In the debate, Finchem said “I don’t care for mail-in voting. I prefer absentee voting.”
He is a member of the America First Secretary of State Coalition, a group that lists eliminating mail-in ballots as one of its goals. During a July campaign speech, Finchem said, “I don’t believe in mail-in ballots at all. That’s where the fraud happens.”
We reached out to Finchem and did not hear back.
Fontes said that Finchem “wants to strip Arizona’s citizens of their capacity to vote by mail.”
Arizona allows people to vote early by mail without citing a specific reason for doing so. In the 2020 election, 89% of ballots were cast by mail or drop box.

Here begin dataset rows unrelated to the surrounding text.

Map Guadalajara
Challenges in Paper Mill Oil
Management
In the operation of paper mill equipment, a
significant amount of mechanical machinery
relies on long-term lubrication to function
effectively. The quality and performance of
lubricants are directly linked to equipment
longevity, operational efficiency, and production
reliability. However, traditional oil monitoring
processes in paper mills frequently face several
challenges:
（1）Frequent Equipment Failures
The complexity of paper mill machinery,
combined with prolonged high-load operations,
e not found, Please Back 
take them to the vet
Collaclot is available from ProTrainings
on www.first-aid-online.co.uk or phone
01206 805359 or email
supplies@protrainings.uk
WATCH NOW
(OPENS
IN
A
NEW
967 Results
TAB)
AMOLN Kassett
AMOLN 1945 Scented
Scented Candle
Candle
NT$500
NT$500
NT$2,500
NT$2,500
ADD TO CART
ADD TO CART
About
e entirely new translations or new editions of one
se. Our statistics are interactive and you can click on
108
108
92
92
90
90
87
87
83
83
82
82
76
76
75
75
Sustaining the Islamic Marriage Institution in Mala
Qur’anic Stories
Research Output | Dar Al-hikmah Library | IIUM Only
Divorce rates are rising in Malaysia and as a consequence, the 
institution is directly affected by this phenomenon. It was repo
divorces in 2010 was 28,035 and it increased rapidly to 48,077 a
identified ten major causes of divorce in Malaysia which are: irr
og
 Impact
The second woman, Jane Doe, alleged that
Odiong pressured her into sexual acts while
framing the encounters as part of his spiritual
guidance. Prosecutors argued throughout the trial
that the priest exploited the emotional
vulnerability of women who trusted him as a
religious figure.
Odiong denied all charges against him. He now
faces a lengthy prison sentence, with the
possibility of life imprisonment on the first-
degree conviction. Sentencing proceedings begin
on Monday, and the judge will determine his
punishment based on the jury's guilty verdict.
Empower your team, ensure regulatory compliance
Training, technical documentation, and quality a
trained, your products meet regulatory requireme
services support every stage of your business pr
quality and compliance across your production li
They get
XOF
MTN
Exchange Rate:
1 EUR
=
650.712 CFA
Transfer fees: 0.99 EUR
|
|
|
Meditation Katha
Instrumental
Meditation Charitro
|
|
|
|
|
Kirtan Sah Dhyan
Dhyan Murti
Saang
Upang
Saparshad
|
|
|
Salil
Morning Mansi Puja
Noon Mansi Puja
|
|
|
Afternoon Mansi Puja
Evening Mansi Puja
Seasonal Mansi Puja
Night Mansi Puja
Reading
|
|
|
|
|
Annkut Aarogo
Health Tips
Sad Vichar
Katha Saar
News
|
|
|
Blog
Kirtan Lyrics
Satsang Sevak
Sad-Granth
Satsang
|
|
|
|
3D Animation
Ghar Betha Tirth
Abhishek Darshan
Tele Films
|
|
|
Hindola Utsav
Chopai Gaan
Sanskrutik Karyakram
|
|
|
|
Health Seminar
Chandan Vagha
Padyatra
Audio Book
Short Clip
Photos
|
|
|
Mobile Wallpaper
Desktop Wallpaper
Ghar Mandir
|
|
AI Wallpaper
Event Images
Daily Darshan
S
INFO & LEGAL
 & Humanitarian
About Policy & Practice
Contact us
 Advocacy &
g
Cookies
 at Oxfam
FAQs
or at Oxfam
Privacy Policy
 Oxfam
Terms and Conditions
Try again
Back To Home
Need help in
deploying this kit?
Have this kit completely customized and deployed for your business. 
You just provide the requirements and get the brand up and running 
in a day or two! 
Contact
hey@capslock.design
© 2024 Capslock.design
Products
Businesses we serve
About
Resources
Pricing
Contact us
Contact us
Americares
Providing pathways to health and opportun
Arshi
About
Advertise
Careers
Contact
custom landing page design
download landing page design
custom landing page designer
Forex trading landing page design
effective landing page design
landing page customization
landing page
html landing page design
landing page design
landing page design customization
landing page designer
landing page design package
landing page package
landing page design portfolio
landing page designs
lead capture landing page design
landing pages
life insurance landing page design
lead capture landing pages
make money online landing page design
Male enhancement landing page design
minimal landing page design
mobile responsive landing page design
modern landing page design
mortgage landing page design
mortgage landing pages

Finchem co-sponsored a bill to limit who could vote by mail and to revoke the active early voter list. People on that list automatically receive a mail ballot if they’ve voted at least once in two consecutive two-year election cycles.
While Finchem supports voting by mail for select groups of people, his efforts aim to eliminate that option for many Arizonans.
We rate this claim Mostly True.
“Mr. Finchem has been a vocal opponent of no-excuse mail-in voting and sponsored a bill this year to get rid of it – among other election changes,” said Paul Bentz, senior vice president at HighGround, a political consulting group with ties to the Republican Party.
Finchem was one of 13 Arizona House Republicans who introduced HB 2596 early in 2022. Although the bill did not pass, one clause would have repealed the Active Early Voter List. Arizonans without a specific reason for voting by mail would no longer have had that option.